## Texto proporcionado
______________________________

Carolus Pagni, gramsciano de derecha

El columnista de La Nación se florea con la biblioteca que hasta hace poco apilaba para la hoguera

 

Hace algunos años aconteció una polémica en torno a la pronunciación de los nombres extranjeros. La inició el periodista Carlos Pagni al evocar al ex gobernador Daniel Scioli, cuyo nombre pronunció yoli. (Me resigno, aquí, al impreciso alfabeto latino para la transcripción fonética). Algunos creyeron que se trataba de una burla, pero como Pagni después hizo lo mismo con el nombre del titular del Banco Central, Miguel Ángel Pesce, al pronunciarlo peye, y antes había hecho lo mismo con Miguel Ángel Pichetto, al que llamaba piqueto, fue evidente que parecía ajustarse a una doctrina: pronunciar los nombres según sus formas de origen. No alcanzaba sólo a los nombres propios sino también a los comunes, pues cada vez que tenía que decir Twitter, pronunciaba chuire. ¿Aplicaba esa doctrina a todos los nombres? Desde luego que no: sólo a aquellos cuyas lenguas de origen parecía conocer: el italiano y el inglés, cuando menos. Los que provenían de China, como Huawei, los pronunciaba como podía. No es difícil saber qué haría con alguno que llegue de India o de las desérticas llanuras de Arabia: pronunciarlos como pueda, que no es más ni menos que lo que hacemos todos. De modo que la doctrina tenía hondas intenciones, pero las patas cortas. No podía generar escuela –¡por suerte para Carlos!, al que hubiéramos terminado por llamar Carolus si llegamos hasta su forma medieval latina, o Karl si vamos aún más atrás, hasta su origen germano–. Ahí estamos ante el umbral de otra discusión: ¿hasta dónde debemos remontarnos para fijar el origen de un nombre?

La doctrina que abrazó Pagni era extravagante pero al menos no le pertenecía: era una variación extemporánea del purismo, que alguna vez predicó la República Francesa y, con virulencia, la Real Academia Española, obteniendo éxitos no tan parciales como desparejos. Resignado a la inviabilidad de su fonética, consintió abandonarla a la parodia, a manos de un previsible Tarico, en el mismo lugar donde trabaja: La Nación. Pagni ahora se ríe de sí mismo porque bajo la parodia de sus yolis se trama la enseñanza trágica de su discurso.

______________________________

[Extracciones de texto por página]
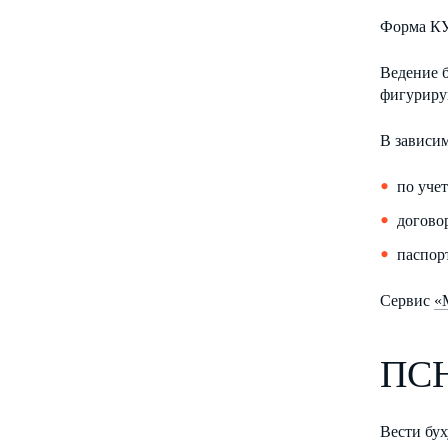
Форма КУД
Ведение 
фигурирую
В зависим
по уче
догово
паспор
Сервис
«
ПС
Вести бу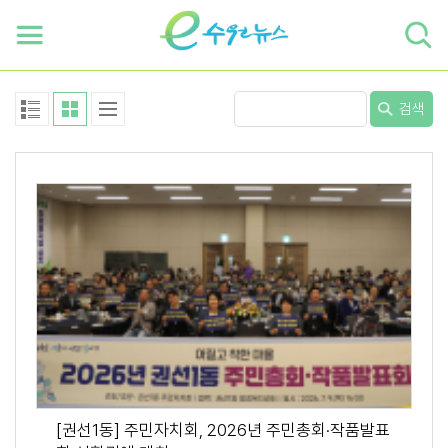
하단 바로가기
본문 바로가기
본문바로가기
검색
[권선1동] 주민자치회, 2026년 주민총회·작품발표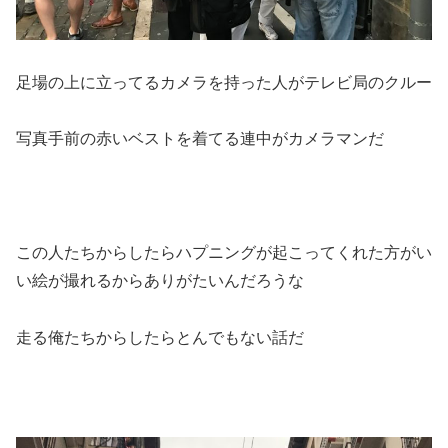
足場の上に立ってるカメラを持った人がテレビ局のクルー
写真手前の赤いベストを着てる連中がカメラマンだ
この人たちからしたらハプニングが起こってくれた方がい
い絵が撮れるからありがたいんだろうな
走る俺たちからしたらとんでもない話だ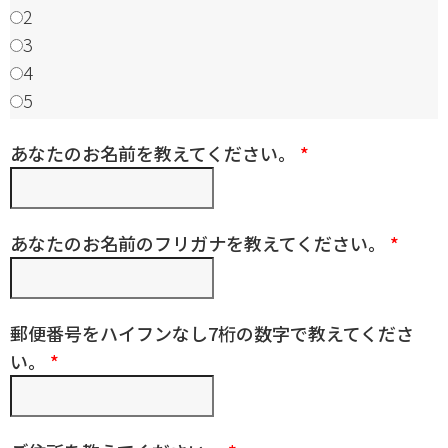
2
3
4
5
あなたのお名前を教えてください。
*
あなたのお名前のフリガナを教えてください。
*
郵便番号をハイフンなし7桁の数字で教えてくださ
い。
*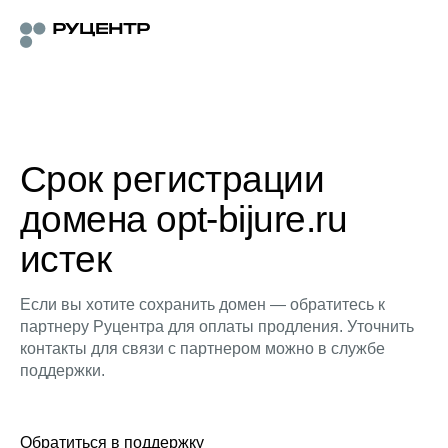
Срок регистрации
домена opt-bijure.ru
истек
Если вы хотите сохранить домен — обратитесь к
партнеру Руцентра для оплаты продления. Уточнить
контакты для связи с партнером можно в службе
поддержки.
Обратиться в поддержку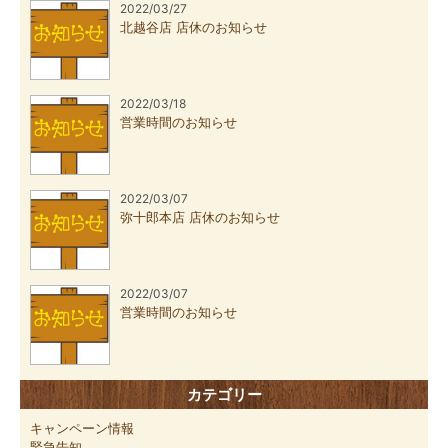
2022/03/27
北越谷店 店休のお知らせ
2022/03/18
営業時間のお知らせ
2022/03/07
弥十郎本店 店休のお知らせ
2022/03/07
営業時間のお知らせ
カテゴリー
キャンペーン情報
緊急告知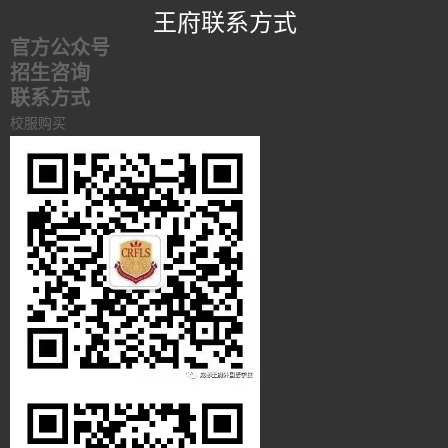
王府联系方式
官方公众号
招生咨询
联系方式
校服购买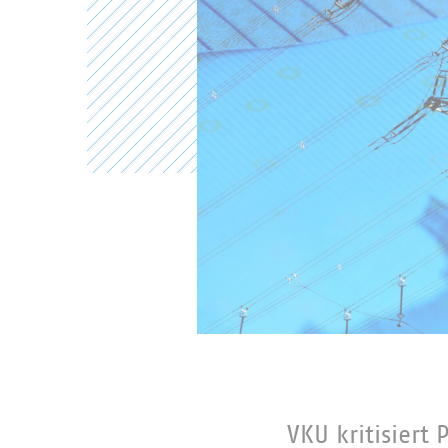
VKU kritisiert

______________________________

## Consigna 1
En la columna sobre Carlos Pagni, ¿cómo pronunciaba él la palabra Twitter?
## Consigna 2
Prosigue la columna sobre Carlos Pagni a partir de su última oración.

## Respuesta 1
La pronunciaba chuire.

## Respuesta 2
Entretenidos en su fase cómica, labora otro tipo de inversión, acaso más imperceptible y más decisiva: la resignificación de la tradición cultural en la Argentina, en especial las que hasta hace poco constituían el patrimonio bibliográfico de las aulas universitarias. A menudo cita a Gramsci; ahora también a Foucault y a Marx. Su editorial del 5 de abril empezó con El 18 brumario de Luis Bonaparte, a propósito de las reiteraciones. No importa, acá, si las citas emanan de una lectura de apropiación intensa o a veces se exhiben con sorna, como jactándose del colorido que a nuestro jardín le aportan las flores sustraídas del jardín ajeno. No importa la cita traída de los pelos. No lo castiguemos con el mismo látigo con el que suele fustigar los robos de los demás. Ese castigo podría hacernos desatender la operación mayor: el uso de las fuentes que tradicionalmente fueron de la izquierda. Esas fuentes, de a ratos, parecerían ser leídas con el encanto de la primera lectura, aunque por un lector al que no se había previsto. Mientras que la izquierda deja de citar a Ernest Renan, a Carl Schmitt o a Martin Heidegger, temerosa de que se la sospeche impregnada de la ideología asociada a esos nombres, la derecha sale del closet y no sólo se presenta como una derecha revolucionaria sino que revisa por fuera de su acervo bibliográfico, descubre a Antonio Gramsci, admira sus aciertos y se lanza de lleno a construir hegemonía.

Quizá esta sea la novedad que trajo aparejada la crisis económica –ahora precipitada con la pandemia–: una nueva derecha gramsciana que aparece en los debates, que busca incidir en la lengua, que se florea con la biblioteca que hasta hace poco apilaba para la hoguera.